(Data excerpts)
+===+
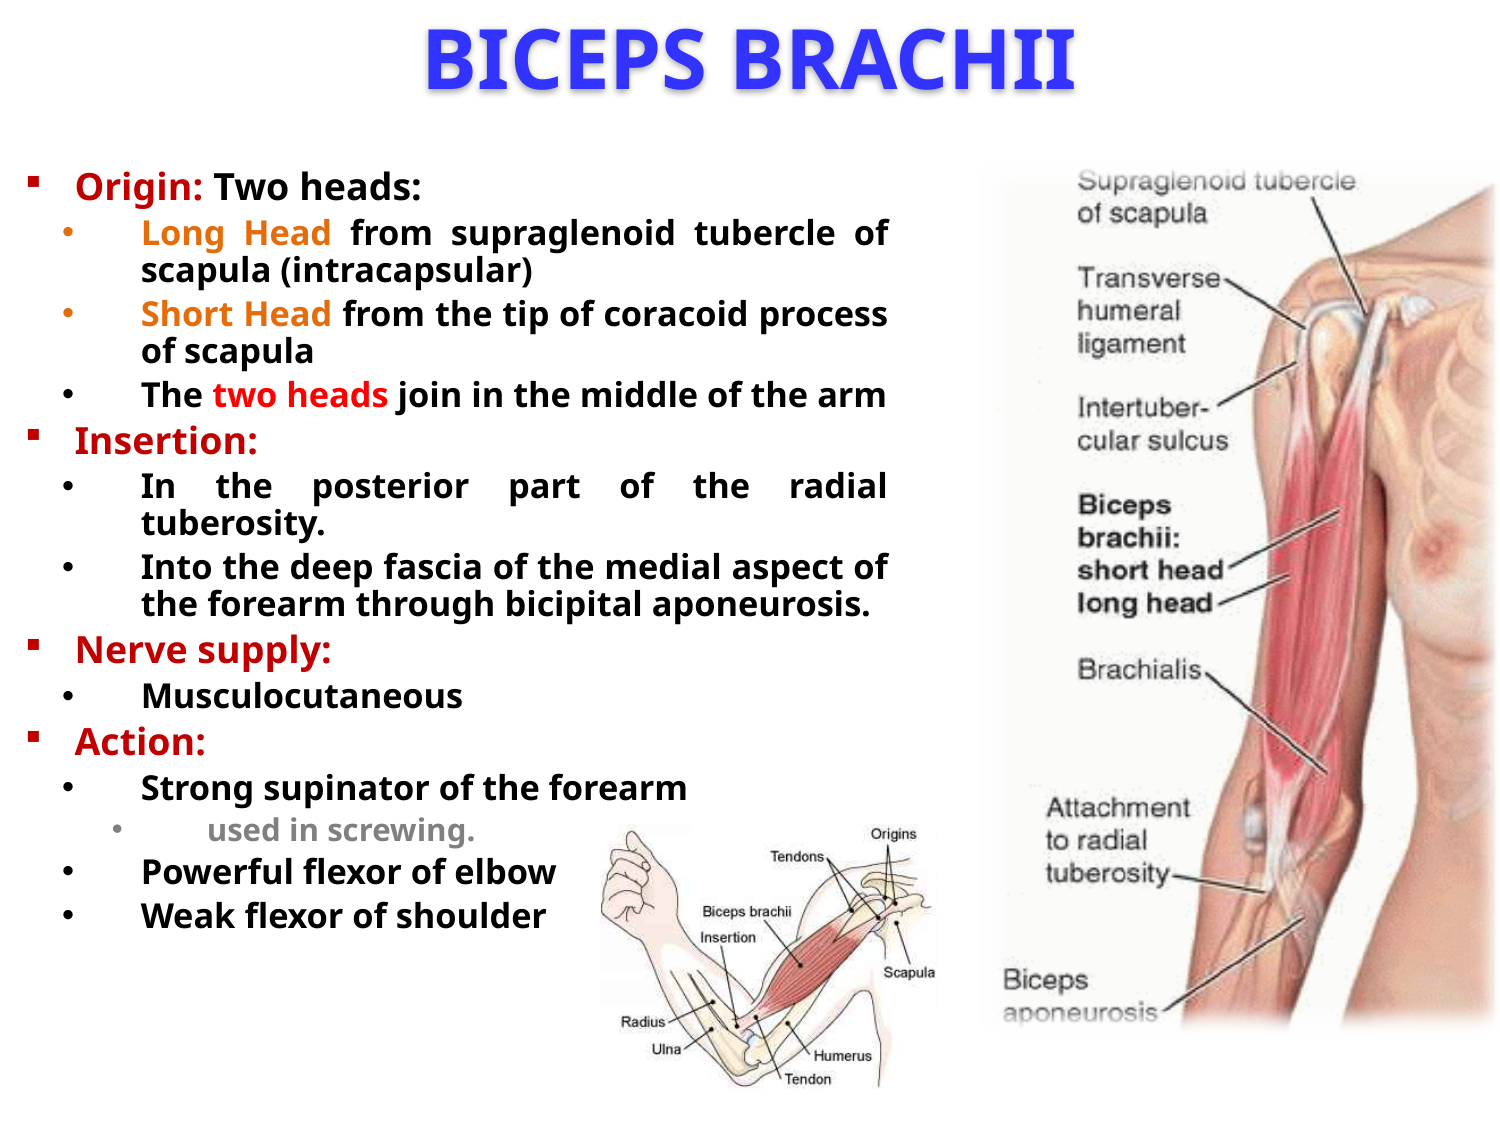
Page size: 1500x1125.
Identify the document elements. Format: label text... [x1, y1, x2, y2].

list Origin: Two heads: Long Head from supraglenoid tubercle of scapula (intracapsular) Short Head from the tip of coracoid process of scapula The two heads join in the middle of the arm Insertion: In the posterior part of the radial tuberosity. Into the deep fascia of the medial aspect of the forearm through bicipital aponeurosis. Nerve supply: Musculocutaneous Action: Strong supinator of the forearm used in screwing. Powerful flexor of elbow Weak flexor of shoulder [8, 159, 906, 954]
picture [599, 824, 938, 1093]
picture [980, 160, 1500, 1034]
title BICEPS BRACHII [0, 11, 1500, 114]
+===+
Please output every record above exactly as written, leaving out the pictures.

▶ _ANSWER BOX_
Page size: 1500x1125.
Identify the document elements. Format: label text... [x1, y1, x2, y2].

list Origin: Two heads: Long Head from supraglenoid tubercle of scapula (intracapsular) Short Head from the tip of coracoid process of scapula The two heads join in the middle of the arm Insertion: In the posterior part of the radial tuberosity. Into the deep fascia of the medial aspect of the forearm through bicipital aponeurosis. Nerve supply: Musculocutaneous Action: Strong supinator of the forearm used in screwing. Powerful flexor of elbow Weak flexor of shoulder [8, 159, 906, 954]
picture [599, 824, 938, 1093]
picture [980, 160, 1500, 1034]
title BICEPS BRACHII [0, 11, 1500, 114]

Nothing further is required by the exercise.